Bei weniger als einem Prozent aller Patienten bleibt nach einer Excimer-Laser-Behandlung eine leichte Restfehlsichtigkeit zurück. Bei sehr jungen Patienten, vor Allem bei Bestehen einer hohen Kurzsichtigkeit, kann während des postoperativen Verlaufs eventuell auch ein geringfügiger Wert neu entstehen. Bei höhergradiger Kurz- oder Weitsichtigkeit und hohem Astigmatismus ist das Risiko einer Restfehlsichtigkeit leicht erhöht. Das Risiko ist ebenfalls erhöht, falls es in der Genesungsphase zu einer Infektion oder einer Reaktion kommen sollte. Deshalb ist es von großer Wichtigkeit, dass Sie die vorgeschriebene Therapie, vorwiegend mit Augentropfen, genau einhalten und die Nachkontrollen wahrnehmen. Denn auch wenn Sie nichts spüren sollten, es kann dennoch sein, dass die Tropfentherapie geändert werden muss, und das kann dann nur Ihr Augenarzt. Die wichtigste Vorraussetzung für eine Nachkorrektur mit dem Excimer-Laser bei einer Restfehlsichtigkeit ist eine ausreichende restliche Hornhautdicke. Ein weiteres Kriterium ist die Steilheit der Hornhaut. Beide Kriterien werden, unter anderem, vor einer Nachbehandlung, wenn nötig zu verschiedenen Terminen, nachgemessen. Nach einer bestimmten Zeit des Abwartens können wir dann, wenn alle Bedingungen erfüllt sind, eine weitere Laser-Behandlung durchführen. Diese ist für Sie während eines bestimmten Zeitraums kostenfrei.

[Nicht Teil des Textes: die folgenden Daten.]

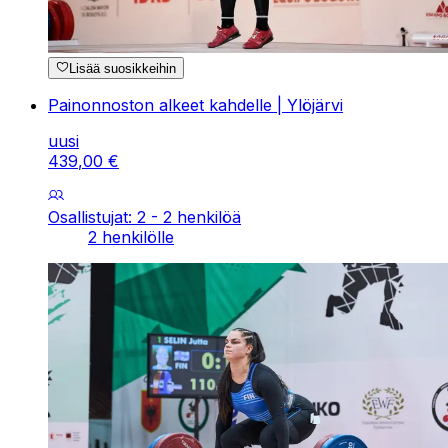
Lisää suosikkeihin
Painonnoston alkeet kahdelle | Ylöjärvi
uusi
439
,
00
€
Osallistujat: 2 - 2 henkilöä
2 henkilölle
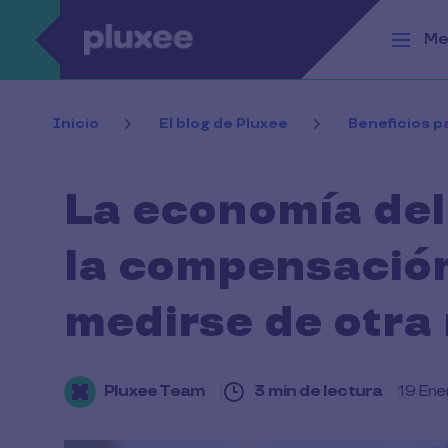
Pasar al contenido principal
Me
Inicio
El blog de Pluxee
Beneficios 
La economía del
la compensació
medirse de otra
Pluxee Team
3 min de lectura
19 En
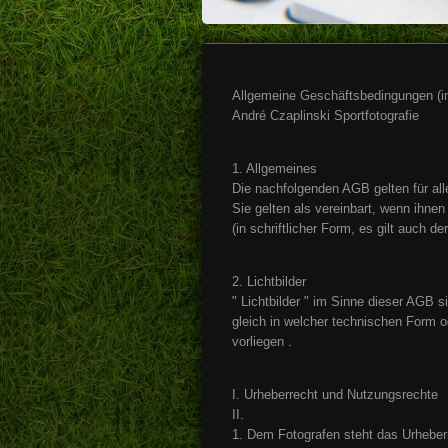
Allgemeine Geschäftsbedingungen (
André Czaplinski Sportfotografie
1. Allgemeines
Die nachfolgenden AGB gelten für all
Sie gelten als vereinbart, wenn ihne
(in schriftlicher Form, es gilt auch de
2. Lichtbilder
" Lichtbilder " im Sinne dieser AGB s
gleich in welcher technischen Form o
vorliegen .
I. Urheberrecht und Nutzungsrechte
II.
1. Dem Fotografen steht das Urheber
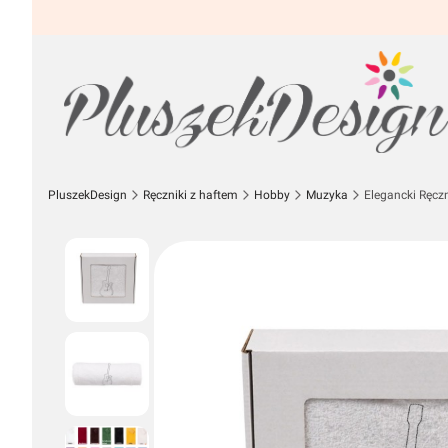
PluszekDesign
Ręczniki z haftem
Hobby
Muzyka
Elegancki Ręczn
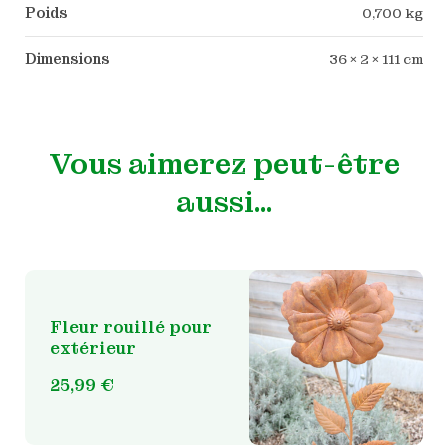
Poids
0,700 kg
Dimensions
36 × 2 × 111 cm
Vous aimerez peut-être
aussi…
Fleur rouillé pour
extérieur
25,99
€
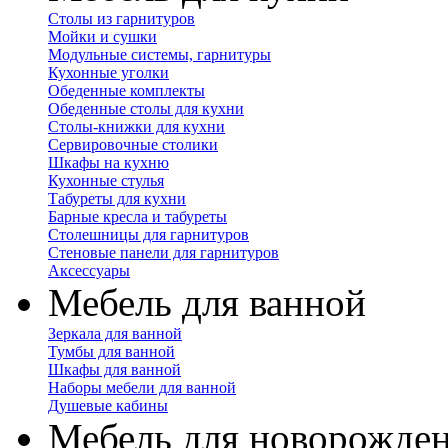
Столы из гарнитуров
Мойки и сушки
Модульные системы, гарнитуры
Кухонные уголки
Обеденные комплекты
Обеденные столы для кухни
Столы-книжки для кухни
Сервировочные столики
Шкафы на кухню
Кухонные стулья
Табуреты для кухни
Барные кресла и табуреты
Столешницы для гарнитуров
Стеновые панели для гарнитуров
Аксессуары
Мебель для ванной
Зеркала для ванной
Тумбы для ванной
Шкафы для ванной
Наборы мебели для ванной
Душевые кабины
Мебель для новорожде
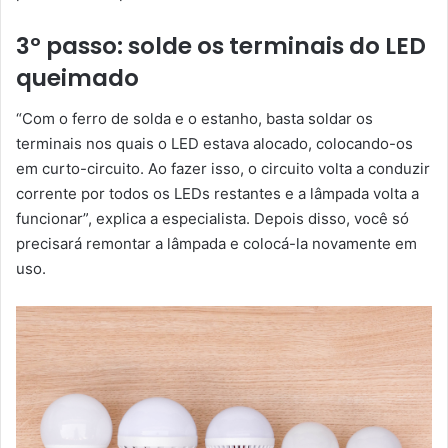
3º passo: solde os terminais do LED
queimado
“Com o ferro de solda e o estanho, basta soldar os
terminais nos quais o LED estava alocado, colocando-os
em curto-circuito. Ao fazer isso, o circuito volta a conduzir
corrente por todos os LEDs restantes e a lâmpada volta a
funcionar”, explica a especialista. Depois disso, você só
precisará remontar a lâmpada e colocá-la novamente em
uso.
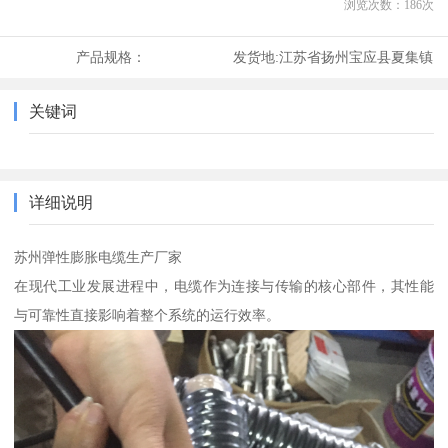
浏览次数：
186
次
产品规格：
发货地:
江苏省扬州宝应县夏集镇
关键词
详细说明
苏州弹性膨胀电缆生产厂家
在现代工业发展进程中，电缆作为连接与传输的核心部件，其性能
与可靠性直接影响着整个系统的运行效率。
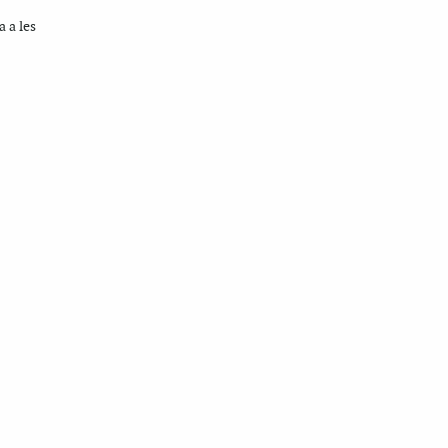
a a les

Für die Excimer-Laser-Korrektur von Fehlsichtigkeiten gibt es einen Standart. Diesen hat der Berufsverbandes der Augenärzte und die Deutsche Ophthalmologische Gesellschaft gemeinsam als Kommission für Refraktive Chirurgie in den KRC Empfehlungen festgelegt. Er dient der Bewertung und der Qualitätssicherung refraktiv-chirurgischer Eingriffe. Dementsprechend sind für eine verläßliche Oberflächenbehandlung, also einer PRK oder LASEK, Werte bis -6 Dioptrien und ein Astigmatismus bis 5 Dioptrien am besten geeignet. Die Anwendungsbereiche für eine FEMTO-LASIK sind demnach bis -8 Dioptrien für Kurzsichtigkeit, bis -5 Dioptrien für Stabsichtigkeit und +3 Dioptrien für Weitsichtigkeit. Zusätzlich zu diesen Anwendungsbereichen gibt es noch Grenzbereiche mit etwas erweiterten Spektrum. Bei einem gemeinsamem Vorliegen von Myopie beziehungsweise Hyperopie und Astigmatismus muss entsprechend berechnet werden. Eine Presbyopie, also eine Altersweitsichtigkeit, die bei über Vierzigjährigen vorhanden ist, kann mit dem Excimer-Laser nur mittels einer Monovision korrigiert werden. Das heißt das nicht-dominante Auge bleibt etwas im Minusbereich und ist dann zuständig für die Nähe. Vorher wird das dominante Auge bestimmt, das dann das Sehen in die Ferne übernimmt. Diese Methode ermöglicht dann weitgehende Brillenfreiheit, ihre Verträglichkeit sollte allerdings vorher mittels eines Kontaktlinsen-Test geprüft werden.